Go through the data and retrieve each line that includes the string "Affairs".

☆ ☆ ☆ ☆ ☆

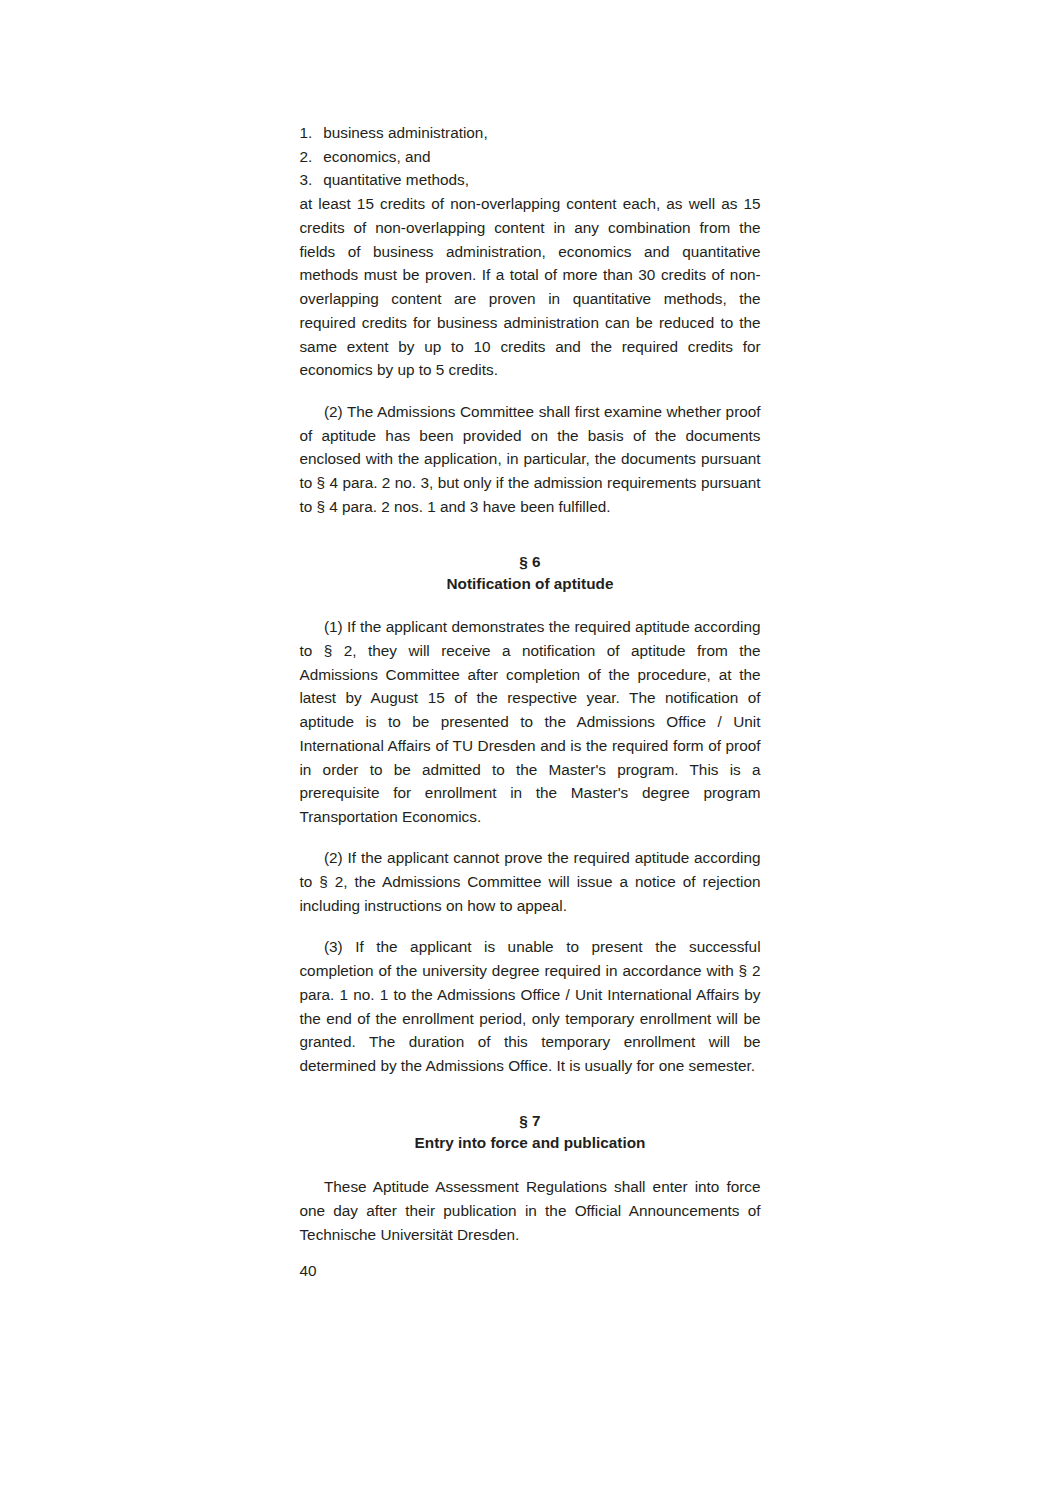1. business administration,
2. economics, and
3. quantitative methods,
at least 15 credits of non-overlapping content each, as well as 15 credits of non-overlapping content in any combination from the fields of business administration, economics and quantitative methods must be proven. If a total of more than 30 credits of non-overlapping content are proven in quantitative methods, the required credits for business administration can be reduced to the same extent by up to 10 credits and the required credits for economics by up to 5 credits.
(2) The Admissions Committee shall first examine whether proof of aptitude has been provided on the basis of the documents enclosed with the application, in particular, the documents pursuant to § 4 para. 2 no. 3, but only if the admission requirements pursuant to § 4 para. 2 nos. 1 and 3 have been fulfilled.
§ 6 Notification of aptitude
(1) If the applicant demonstrates the required aptitude according to § 2, they will receive a notification of aptitude from the Admissions Committee after completion of the procedure, at the latest by August 15 of the respective year. The notification of aptitude is to be presented to the Admissions Office / Unit International Affairs of TU Dresden and is the required form of proof in order to be admitted to the Master's program. This is a prerequisite for enrollment in the Master's degree program Transportation Economics.
(2) If the applicant cannot prove the required aptitude according to § 2, the Admissions Committee will issue a notice of rejection including instructions on how to appeal.
(3) If the applicant is unable to present the successful completion of the university degree required in accordance with § 2 para. 1 no. 1 to the Admissions Office / Unit International Affairs by the end of the enrollment period, only temporary enrollment will be granted. The duration of this temporary enrollment will be determined by the Admissions Office. It is usually for one semester.
§ 7 Entry into force and publication
These Aptitude Assessment Regulations shall enter into force one day after their publication in the Official Announcements of Technische Universität Dresden.
40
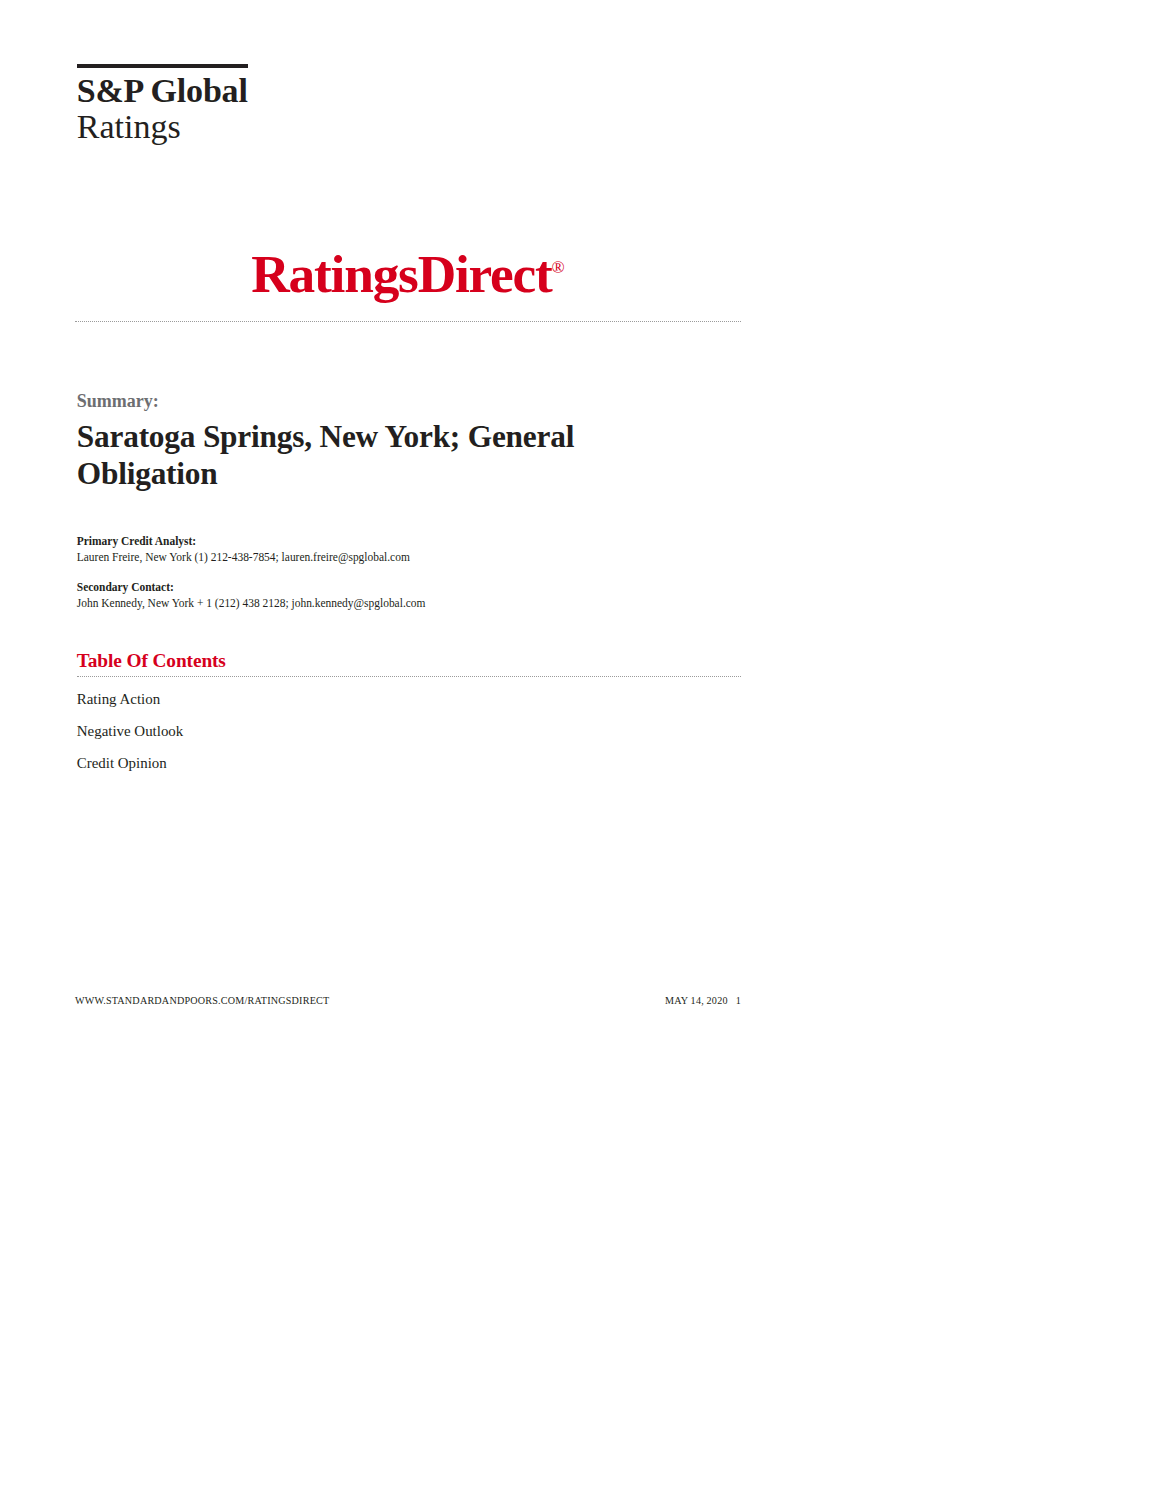S&P Global Ratings
RatingsDirect®
Summary:
Saratoga Springs, New York; General
Obligation
Primary Credit Analyst:
Lauren Freire, New York (1) 212-438-7854; lauren.freire@spglobal.com
Secondary Contact:
John Kennedy, New York + 1 (212) 438 2128; john.kennedy@spglobal.com
Table Of Contents
Rating Action
Negative Outlook
Credit Opinion
www.standardandpoors.com/ratingsdirect May 14, 2020 1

☆ ☆ ☆ ☆ ☆

* [Written solution]
(1) If the applicant demonstrates the required aptitude according to § 2, they will receive a notification of aptitude from the Admissions Committee after completion of the procedure, at the latest by August 15 of the respective year. The notification of aptitude is to be presented to the Admissions Office / Unit International Affairs of TU Dresden and is the required form of proof in order to be admitted to the Master's program. This is a prerequisite for enrollment in the Master's degree program Transportation Economics.
(3) If the applicant is unable to present the successful completion of the university degree required in accordance with § 2 para. 1 no. 1 to the Admissions Office / Unit International Affairs by the end of the enrollment period, only temporary enrollment will be granted. The duration of this temporary enrollment will be determined by the Admissions Office. It is usually for one semester.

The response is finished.